The first Chinese Emperor said (as I understand from translations), “Slavery is only as Evil as the Master; slavery IS human experience in this Universe.” I think we should elect a Chinese-American President next term, preferably female …if the White House wants to remain “in the loop,” so to speak. How many Chinese-Americans are willing to uproot generations of sacrifice and spilled blood and leave US boarders if the Bush Administration disrespects China as the Universal House of Justice and United Nations and how many other organizations allow Bush to persecute Middle Eastern peoples till the very last instant of his term of office? Quite a few from this area have slaves and indentured servants in their family histories; I think they have a very good understanding of the costs of freedom.
Everyone in Washington DC must be having nightmares by now; President Hu will recognize a US government; he’s still going to deal directly with the most important individuals to his goals and interests as best suits the higher purpose and what will serve humanity as a species. The politicians will need to find someone willing to work like a team with other world leaders or they will follow China’s example and ignore him and thwart his plans by seducing US citizens and undermining the entire government’s authority altogether. How many generations would it take to have Socialist president in the White House, I wonder, since Washington State will benefit directly from trade with the Pacific Rim Nations in a very real way first? Do you think President Hu is unfamiliar with poverty stricken areas of a nation’s population; he knows about government corruption and many different kinds of poverty too. Yes, I trust President Hu to see an opportunity to make trade agreements with Native American Nations individually from those he makes with other nations and his first step is repairing his spiritual relationship with his own blood-related peoples where ever they may live on the globe now. I believe President Hu sees “blood-related” as those having Chinese and Asian genetic code markers and he’s obviously pleased with Mr. Gates’ steadfastness as an influential world leader himself. I know that I have nothing whatever to do with anything any kind of leader might do, yet I fantasize that one of my enthusiastic emails or perhaps a strange word of mouth somehow inspired exactly the correct chain of events to tip the scales back in Humanity’s favor.
In December, I sent an ecard to Ellen DeGeneres at her public email address through her site from Care2.com showing girls in party dresses and a link to a news story announcing China’s Lunar aspirations. I sent a respectful email to the makers of a Chinese manufactured menopause remedy to let them know (if they were interested at all) that I noticed unexpected changes in my cycles and other females in my environment and I was likely imagining things, however, I appreciated how very well their products worked for me when nothing else did. I accidentally mildly offended one of the Chinese business leaders in my community because I happened to be the one to tell her that China plans to go to the Moon by the year 2017 and that they had people in space October 05 while she reads two Chinese and one Chinese-American newspaper every day and she’d heard of no such thing.
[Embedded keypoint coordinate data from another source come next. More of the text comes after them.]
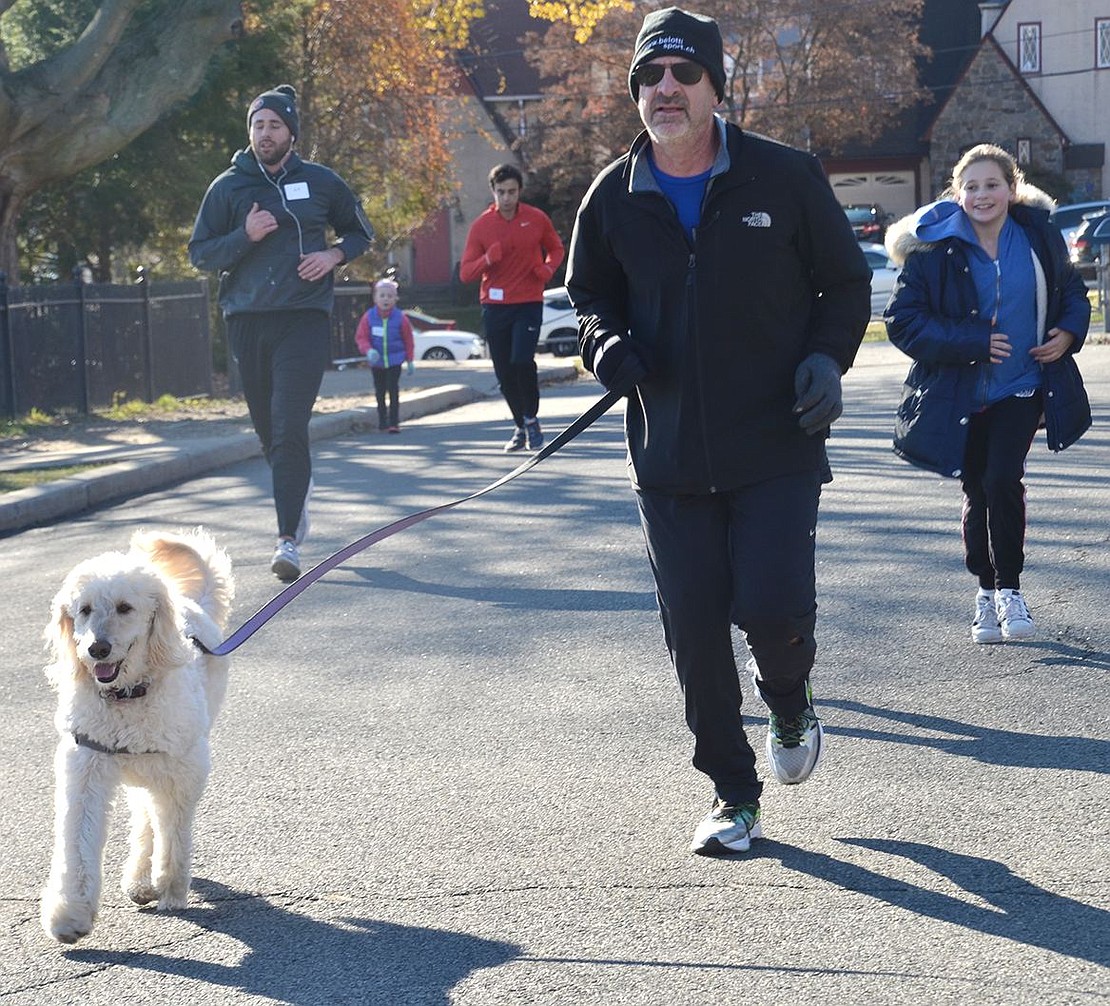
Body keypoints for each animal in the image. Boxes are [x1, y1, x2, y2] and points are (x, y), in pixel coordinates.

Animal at [41, 526, 234, 941]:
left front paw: (172, 888)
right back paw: (139, 881)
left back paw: (152, 882)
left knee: (153, 818)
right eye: (84, 609)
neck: (126, 696)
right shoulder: (86, 767)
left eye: (125, 608)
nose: (97, 649)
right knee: (144, 815)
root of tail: (193, 604)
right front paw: (70, 914)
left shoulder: (181, 772)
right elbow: (77, 841)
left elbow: (173, 831)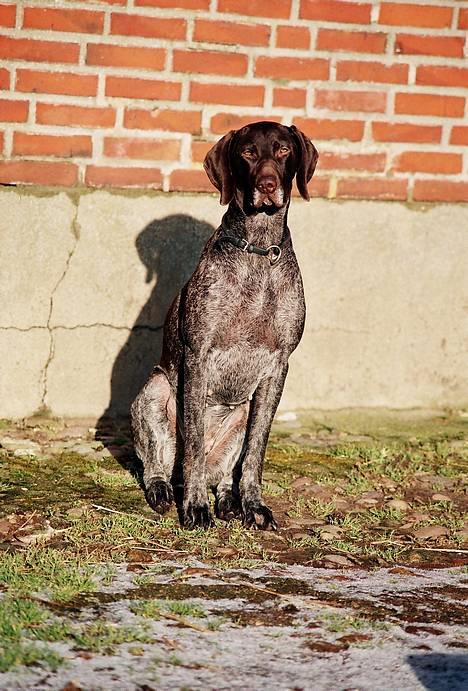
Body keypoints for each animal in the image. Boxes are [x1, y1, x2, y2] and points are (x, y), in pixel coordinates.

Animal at [133, 120, 318, 528]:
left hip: (243, 412)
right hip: (154, 390)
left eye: (283, 150)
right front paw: (195, 507)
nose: (267, 184)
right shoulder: (198, 355)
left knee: (224, 474)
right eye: (248, 152)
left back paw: (229, 500)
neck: (259, 250)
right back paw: (164, 490)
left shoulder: (278, 366)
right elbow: (194, 445)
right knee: (159, 464)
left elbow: (256, 451)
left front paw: (253, 504)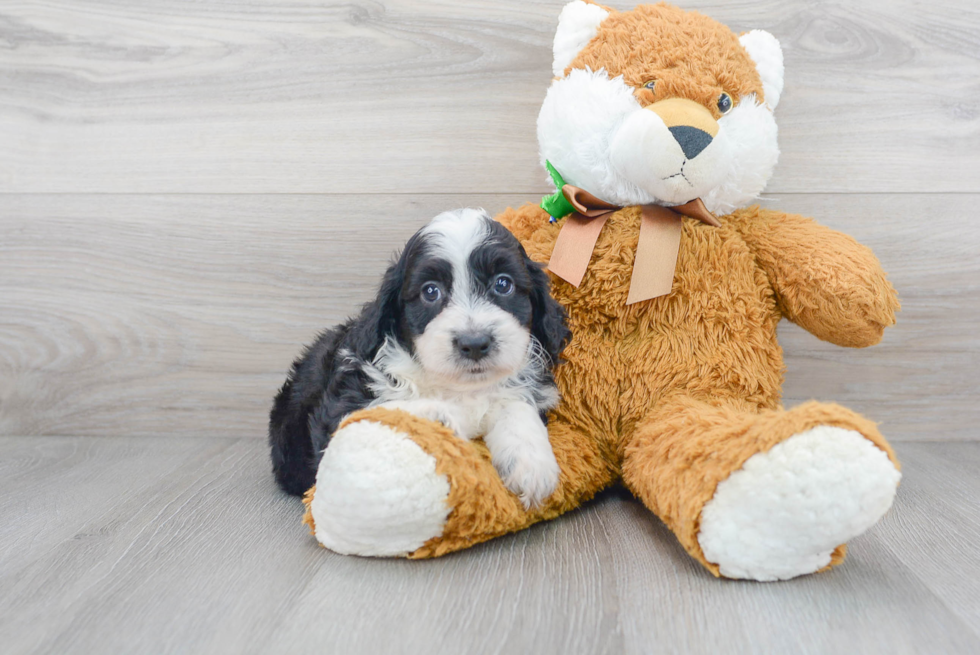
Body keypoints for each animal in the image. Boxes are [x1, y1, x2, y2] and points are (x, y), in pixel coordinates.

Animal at [270, 209, 576, 508]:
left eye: (503, 284)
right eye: (430, 291)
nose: (474, 344)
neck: (458, 387)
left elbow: (516, 405)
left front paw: (531, 465)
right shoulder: (343, 405)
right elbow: (379, 411)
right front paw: (439, 416)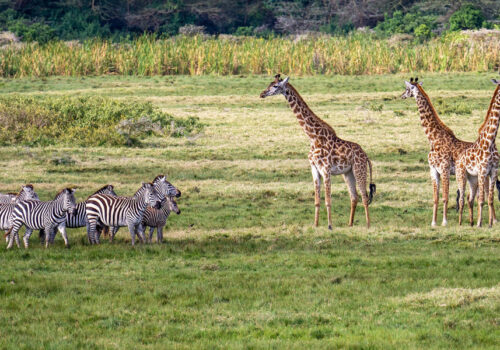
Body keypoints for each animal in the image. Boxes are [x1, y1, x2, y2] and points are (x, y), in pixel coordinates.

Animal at [258, 74, 376, 228]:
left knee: (364, 196)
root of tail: (366, 156)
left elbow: (328, 200)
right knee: (354, 197)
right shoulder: (314, 168)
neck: (313, 137)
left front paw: (330, 226)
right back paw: (350, 224)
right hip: (348, 173)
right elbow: (317, 201)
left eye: (275, 86)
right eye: (269, 84)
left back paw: (368, 225)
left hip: (359, 169)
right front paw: (316, 224)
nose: (262, 94)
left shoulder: (325, 169)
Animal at [458, 79, 500, 227]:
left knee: (470, 198)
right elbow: (481, 199)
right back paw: (460, 223)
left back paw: (470, 222)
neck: (491, 140)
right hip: (461, 175)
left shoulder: (494, 171)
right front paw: (479, 223)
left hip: (473, 179)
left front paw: (490, 224)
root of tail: (459, 157)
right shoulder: (483, 171)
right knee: (462, 198)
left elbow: (490, 199)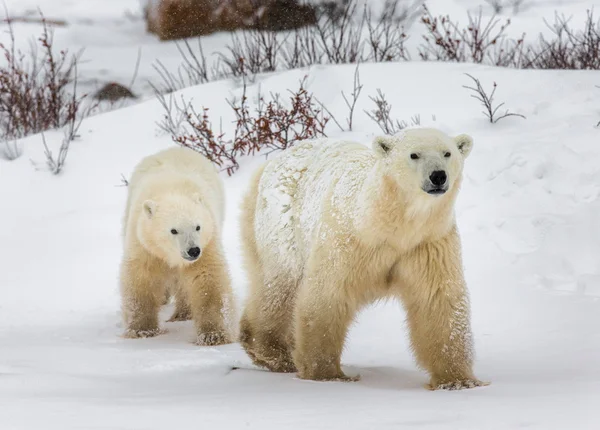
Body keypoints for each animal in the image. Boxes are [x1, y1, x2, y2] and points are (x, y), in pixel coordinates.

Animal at [119, 147, 234, 346]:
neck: (172, 191)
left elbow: (208, 279)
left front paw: (213, 335)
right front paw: (142, 330)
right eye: (173, 230)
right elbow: (141, 278)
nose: (193, 250)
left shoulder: (208, 242)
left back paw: (182, 313)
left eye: (198, 226)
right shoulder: (143, 243)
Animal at [238, 127, 488, 390]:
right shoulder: (350, 240)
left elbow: (437, 299)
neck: (391, 225)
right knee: (279, 285)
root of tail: (269, 164)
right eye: (414, 154)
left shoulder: (427, 244)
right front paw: (326, 373)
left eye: (447, 153)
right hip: (282, 224)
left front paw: (457, 380)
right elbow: (328, 294)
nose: (438, 176)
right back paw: (274, 352)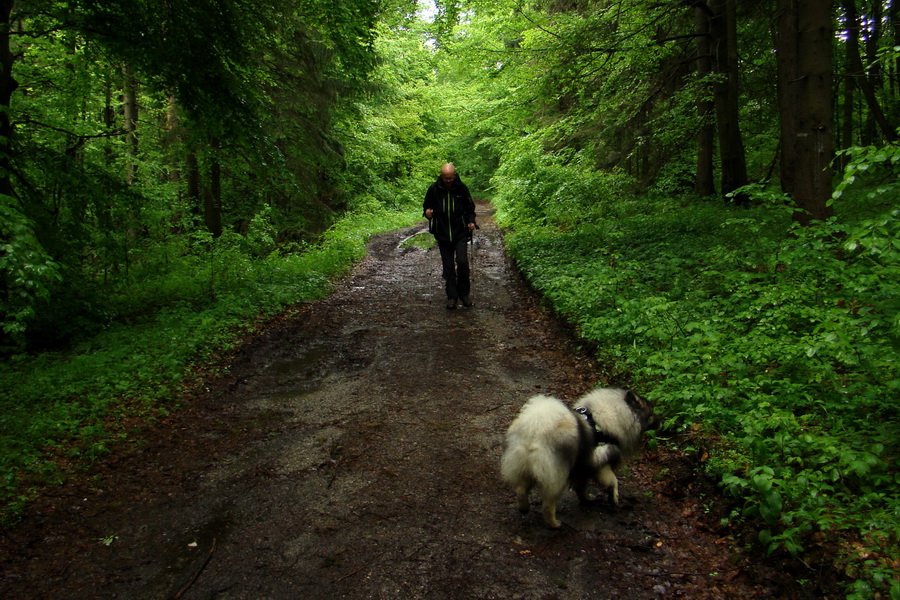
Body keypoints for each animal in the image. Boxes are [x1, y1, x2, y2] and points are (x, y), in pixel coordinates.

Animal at [502, 390, 656, 524]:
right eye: (651, 415)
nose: (661, 421)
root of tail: (534, 431)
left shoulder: (583, 465)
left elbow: (582, 486)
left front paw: (587, 498)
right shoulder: (599, 461)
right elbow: (612, 480)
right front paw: (613, 497)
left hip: (524, 467)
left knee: (521, 490)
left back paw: (524, 508)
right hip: (558, 475)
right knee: (547, 504)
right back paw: (554, 523)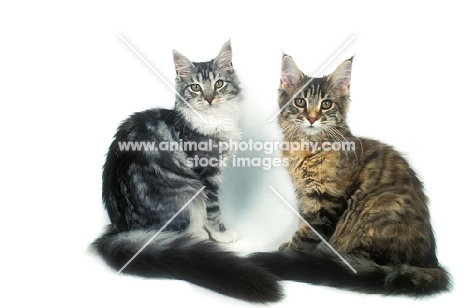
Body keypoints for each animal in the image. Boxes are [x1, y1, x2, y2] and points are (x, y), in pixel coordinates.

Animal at [91, 41, 282, 304]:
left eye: (219, 84)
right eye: (195, 87)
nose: (210, 98)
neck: (213, 119)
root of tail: (119, 229)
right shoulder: (208, 176)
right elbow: (213, 210)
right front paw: (221, 234)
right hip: (187, 191)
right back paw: (197, 237)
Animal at [250, 56, 452, 294]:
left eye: (326, 104)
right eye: (300, 102)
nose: (312, 118)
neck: (308, 147)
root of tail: (429, 263)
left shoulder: (325, 202)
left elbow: (306, 235)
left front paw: (291, 254)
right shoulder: (305, 197)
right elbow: (302, 226)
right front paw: (288, 248)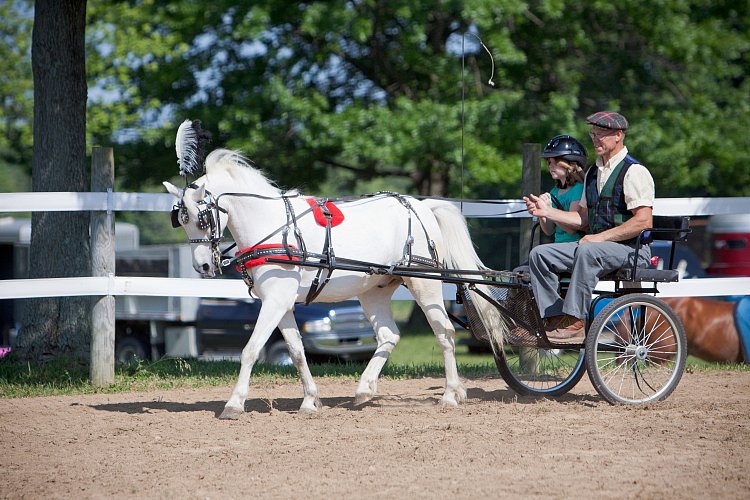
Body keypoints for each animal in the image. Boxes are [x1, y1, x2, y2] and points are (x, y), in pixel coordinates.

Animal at [163, 147, 506, 418]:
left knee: (445, 333)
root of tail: (422, 206)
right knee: (388, 335)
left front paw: (234, 404)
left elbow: (250, 349)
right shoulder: (281, 303)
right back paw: (365, 389)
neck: (274, 227)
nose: (203, 265)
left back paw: (450, 394)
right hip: (374, 291)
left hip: (425, 284)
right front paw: (310, 401)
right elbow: (296, 351)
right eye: (180, 219)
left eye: (202, 218)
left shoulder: (275, 301)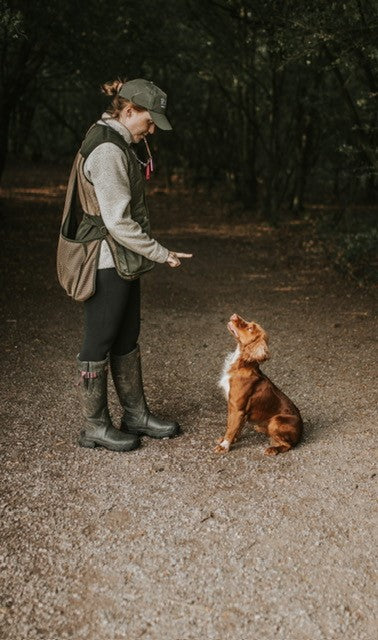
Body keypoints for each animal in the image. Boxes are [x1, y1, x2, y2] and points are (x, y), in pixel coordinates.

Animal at [217, 316, 302, 456]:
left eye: (250, 329)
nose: (234, 316)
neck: (241, 365)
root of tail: (302, 431)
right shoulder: (235, 408)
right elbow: (234, 426)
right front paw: (229, 440)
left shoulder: (237, 408)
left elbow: (231, 428)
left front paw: (224, 446)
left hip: (276, 420)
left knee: (288, 445)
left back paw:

I can imagine she inquired through her own sources after I purchased the menopause medications she recommended and that if the President or even the Emperor of China needed inspiration from God it wouldn’t need to come from my lips directly at all; I could just put my enthusiasm into the Universe and thank God I’m not nearly His only Tool. I think the Bush Administration is more replaced than it realizes. The earth is moving right along whether the citizens of this country control their government or not; don't mind me, I just report what I see.